:: Brief ::
Rewrite everything from the start of the records down to the line with "Dot at: (157, 309)", renaming "pose" to "camera" and leaving the rest unchanged.

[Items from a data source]

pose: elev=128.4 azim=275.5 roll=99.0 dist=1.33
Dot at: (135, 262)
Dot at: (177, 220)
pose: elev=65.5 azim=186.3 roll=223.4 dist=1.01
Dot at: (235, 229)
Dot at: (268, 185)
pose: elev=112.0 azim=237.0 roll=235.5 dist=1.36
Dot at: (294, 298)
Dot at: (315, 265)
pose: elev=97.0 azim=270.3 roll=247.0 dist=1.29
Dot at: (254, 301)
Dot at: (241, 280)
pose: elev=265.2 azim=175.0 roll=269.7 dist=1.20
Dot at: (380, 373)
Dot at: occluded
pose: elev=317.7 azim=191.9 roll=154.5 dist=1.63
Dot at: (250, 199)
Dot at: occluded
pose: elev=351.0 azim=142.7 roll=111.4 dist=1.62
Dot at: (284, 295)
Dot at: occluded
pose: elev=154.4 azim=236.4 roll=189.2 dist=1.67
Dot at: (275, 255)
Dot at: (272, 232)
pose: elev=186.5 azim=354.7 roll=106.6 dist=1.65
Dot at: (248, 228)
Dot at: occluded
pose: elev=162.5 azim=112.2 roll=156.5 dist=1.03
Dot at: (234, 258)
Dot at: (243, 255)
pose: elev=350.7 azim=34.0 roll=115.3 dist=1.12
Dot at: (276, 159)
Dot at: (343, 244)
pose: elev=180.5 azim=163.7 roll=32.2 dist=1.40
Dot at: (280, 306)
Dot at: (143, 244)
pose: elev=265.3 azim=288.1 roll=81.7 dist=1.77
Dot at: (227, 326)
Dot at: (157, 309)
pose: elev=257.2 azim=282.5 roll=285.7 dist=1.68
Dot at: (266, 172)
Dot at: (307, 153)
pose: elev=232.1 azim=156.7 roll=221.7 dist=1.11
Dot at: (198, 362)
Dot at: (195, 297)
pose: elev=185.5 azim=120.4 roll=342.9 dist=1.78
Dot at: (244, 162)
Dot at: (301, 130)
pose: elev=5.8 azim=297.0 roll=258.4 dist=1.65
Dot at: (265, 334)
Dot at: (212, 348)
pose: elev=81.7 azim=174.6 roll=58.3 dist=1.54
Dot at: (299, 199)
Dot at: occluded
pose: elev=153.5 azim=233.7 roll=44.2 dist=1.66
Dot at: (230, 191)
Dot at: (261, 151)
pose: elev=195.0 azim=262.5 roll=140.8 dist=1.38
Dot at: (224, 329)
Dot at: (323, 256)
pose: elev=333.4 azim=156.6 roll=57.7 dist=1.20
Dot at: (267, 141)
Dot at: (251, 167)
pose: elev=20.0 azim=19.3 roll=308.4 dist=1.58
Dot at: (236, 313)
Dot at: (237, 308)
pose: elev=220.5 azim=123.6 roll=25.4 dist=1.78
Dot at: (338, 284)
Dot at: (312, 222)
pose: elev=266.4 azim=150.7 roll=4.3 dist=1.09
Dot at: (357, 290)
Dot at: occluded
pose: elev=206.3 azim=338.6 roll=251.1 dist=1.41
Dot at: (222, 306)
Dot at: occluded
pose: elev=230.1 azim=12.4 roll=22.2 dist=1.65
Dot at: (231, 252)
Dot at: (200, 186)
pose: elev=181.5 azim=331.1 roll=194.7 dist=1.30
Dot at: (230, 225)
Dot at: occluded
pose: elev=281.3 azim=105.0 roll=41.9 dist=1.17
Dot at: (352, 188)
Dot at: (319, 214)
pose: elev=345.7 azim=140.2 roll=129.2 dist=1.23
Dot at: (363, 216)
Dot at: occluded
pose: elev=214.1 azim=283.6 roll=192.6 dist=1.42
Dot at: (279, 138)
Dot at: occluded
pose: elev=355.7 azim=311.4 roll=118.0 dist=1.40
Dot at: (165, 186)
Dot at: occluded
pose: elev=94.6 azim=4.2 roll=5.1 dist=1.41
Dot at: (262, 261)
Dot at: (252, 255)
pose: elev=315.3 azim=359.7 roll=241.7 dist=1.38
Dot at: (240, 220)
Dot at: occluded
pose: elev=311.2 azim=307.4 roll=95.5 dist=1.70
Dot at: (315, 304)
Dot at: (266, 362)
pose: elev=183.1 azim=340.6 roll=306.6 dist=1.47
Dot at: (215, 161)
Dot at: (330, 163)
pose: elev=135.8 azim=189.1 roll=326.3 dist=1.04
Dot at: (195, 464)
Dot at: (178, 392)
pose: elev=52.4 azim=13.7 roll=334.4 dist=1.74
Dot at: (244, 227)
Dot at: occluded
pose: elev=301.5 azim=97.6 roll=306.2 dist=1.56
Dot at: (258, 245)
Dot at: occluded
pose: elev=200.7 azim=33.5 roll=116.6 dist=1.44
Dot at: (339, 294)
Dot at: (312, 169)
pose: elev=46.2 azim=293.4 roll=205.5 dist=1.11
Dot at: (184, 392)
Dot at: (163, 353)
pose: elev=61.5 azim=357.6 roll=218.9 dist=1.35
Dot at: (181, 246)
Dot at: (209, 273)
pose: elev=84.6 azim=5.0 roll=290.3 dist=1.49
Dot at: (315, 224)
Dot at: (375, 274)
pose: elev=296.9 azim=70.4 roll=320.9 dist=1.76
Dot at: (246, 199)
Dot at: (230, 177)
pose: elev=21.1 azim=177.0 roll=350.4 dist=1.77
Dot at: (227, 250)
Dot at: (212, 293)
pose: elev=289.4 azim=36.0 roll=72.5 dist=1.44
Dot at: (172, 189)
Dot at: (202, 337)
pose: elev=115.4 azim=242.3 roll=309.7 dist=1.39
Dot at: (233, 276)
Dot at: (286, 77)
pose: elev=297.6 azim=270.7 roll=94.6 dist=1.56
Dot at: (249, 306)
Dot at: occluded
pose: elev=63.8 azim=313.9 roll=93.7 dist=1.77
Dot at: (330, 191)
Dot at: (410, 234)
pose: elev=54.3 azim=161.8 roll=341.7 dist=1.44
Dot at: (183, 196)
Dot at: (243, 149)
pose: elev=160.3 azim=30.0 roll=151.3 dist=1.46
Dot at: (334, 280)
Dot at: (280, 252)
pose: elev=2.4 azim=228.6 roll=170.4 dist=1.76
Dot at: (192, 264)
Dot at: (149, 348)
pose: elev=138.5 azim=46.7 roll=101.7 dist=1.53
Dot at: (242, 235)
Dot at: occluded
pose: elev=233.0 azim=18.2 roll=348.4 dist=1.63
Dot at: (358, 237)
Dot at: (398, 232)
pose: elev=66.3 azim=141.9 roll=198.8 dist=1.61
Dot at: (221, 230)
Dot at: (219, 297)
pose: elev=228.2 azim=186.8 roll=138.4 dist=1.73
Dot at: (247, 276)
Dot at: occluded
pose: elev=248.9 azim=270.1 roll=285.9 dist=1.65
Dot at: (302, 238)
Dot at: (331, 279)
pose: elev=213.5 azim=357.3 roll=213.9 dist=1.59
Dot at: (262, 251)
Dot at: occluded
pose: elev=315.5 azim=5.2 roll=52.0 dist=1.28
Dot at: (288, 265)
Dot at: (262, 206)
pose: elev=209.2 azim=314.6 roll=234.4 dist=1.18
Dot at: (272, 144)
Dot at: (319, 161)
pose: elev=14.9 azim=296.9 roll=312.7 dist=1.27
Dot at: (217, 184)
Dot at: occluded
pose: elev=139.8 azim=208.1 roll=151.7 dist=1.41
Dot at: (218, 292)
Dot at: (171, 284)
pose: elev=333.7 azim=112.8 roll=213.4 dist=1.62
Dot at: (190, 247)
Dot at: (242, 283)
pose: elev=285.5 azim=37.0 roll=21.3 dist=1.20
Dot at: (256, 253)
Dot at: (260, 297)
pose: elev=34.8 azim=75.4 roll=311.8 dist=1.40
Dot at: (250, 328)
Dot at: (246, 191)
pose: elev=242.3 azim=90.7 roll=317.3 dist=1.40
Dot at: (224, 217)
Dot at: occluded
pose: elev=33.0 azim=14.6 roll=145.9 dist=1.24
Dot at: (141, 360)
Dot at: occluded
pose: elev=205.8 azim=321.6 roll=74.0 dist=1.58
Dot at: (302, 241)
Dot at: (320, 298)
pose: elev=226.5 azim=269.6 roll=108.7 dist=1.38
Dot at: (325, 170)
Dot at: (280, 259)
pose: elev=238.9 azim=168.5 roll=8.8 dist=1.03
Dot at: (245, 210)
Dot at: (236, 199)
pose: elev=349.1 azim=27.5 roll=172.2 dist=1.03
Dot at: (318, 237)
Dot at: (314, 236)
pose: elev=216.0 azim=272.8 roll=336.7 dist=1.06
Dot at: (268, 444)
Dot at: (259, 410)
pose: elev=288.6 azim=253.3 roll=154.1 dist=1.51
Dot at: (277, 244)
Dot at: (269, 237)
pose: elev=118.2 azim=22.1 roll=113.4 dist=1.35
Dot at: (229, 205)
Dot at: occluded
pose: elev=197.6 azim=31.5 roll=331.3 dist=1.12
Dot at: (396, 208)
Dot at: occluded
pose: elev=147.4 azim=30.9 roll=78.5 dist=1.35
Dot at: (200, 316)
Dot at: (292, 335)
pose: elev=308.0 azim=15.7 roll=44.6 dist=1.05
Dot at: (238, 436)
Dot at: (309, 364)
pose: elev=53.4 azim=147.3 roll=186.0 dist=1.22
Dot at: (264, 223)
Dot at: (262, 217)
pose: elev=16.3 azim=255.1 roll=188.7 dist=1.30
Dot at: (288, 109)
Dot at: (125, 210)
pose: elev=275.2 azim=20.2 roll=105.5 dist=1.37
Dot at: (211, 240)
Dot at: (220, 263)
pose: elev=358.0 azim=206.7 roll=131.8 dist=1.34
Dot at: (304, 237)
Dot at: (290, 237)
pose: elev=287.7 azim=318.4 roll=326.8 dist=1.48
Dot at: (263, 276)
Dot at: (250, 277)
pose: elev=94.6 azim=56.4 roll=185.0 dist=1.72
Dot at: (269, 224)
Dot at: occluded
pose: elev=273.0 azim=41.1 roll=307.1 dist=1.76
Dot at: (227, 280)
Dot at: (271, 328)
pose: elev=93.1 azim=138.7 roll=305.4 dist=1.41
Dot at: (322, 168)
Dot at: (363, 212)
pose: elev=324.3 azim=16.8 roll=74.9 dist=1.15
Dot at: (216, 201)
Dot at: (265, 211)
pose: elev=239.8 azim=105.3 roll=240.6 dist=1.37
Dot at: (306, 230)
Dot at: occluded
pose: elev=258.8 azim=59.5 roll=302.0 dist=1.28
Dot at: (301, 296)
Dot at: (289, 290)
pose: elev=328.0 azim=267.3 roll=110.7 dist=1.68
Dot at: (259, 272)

:: Reply ::
camera: elev=128.4 azim=275.5 roll=99.0 dist=1.33
Dot at: (135, 262)
Dot at: (177, 220)
camera: elev=65.5 azim=186.3 roll=223.4 dist=1.01
Dot at: (235, 229)
Dot at: (268, 185)
camera: elev=112.0 azim=237.0 roll=235.5 dist=1.36
Dot at: (294, 298)
Dot at: (315, 265)
camera: elev=97.0 azim=270.3 roll=247.0 dist=1.29
Dot at: (254, 301)
Dot at: (241, 280)
camera: elev=265.2 azim=175.0 roll=269.7 dist=1.20
Dot at: (380, 373)
Dot at: occluded
camera: elev=317.7 azim=191.9 roll=154.5 dist=1.63
Dot at: (250, 199)
Dot at: occluded
camera: elev=351.0 azim=142.7 roll=111.4 dist=1.62
Dot at: (284, 295)
Dot at: occluded
camera: elev=154.4 azim=236.4 roll=189.2 dist=1.67
Dot at: (275, 255)
Dot at: (272, 232)
camera: elev=186.5 azim=354.7 roll=106.6 dist=1.65
Dot at: (248, 228)
Dot at: occluded
camera: elev=162.5 azim=112.2 roll=156.5 dist=1.03
Dot at: (234, 258)
Dot at: (243, 255)
camera: elev=350.7 azim=34.0 roll=115.3 dist=1.12
Dot at: (276, 159)
Dot at: (343, 244)
camera: elev=180.5 azim=163.7 roll=32.2 dist=1.40
Dot at: (280, 306)
Dot at: (143, 244)
camera: elev=265.3 azim=288.1 roll=81.7 dist=1.77
Dot at: (227, 326)
Dot at: (157, 309)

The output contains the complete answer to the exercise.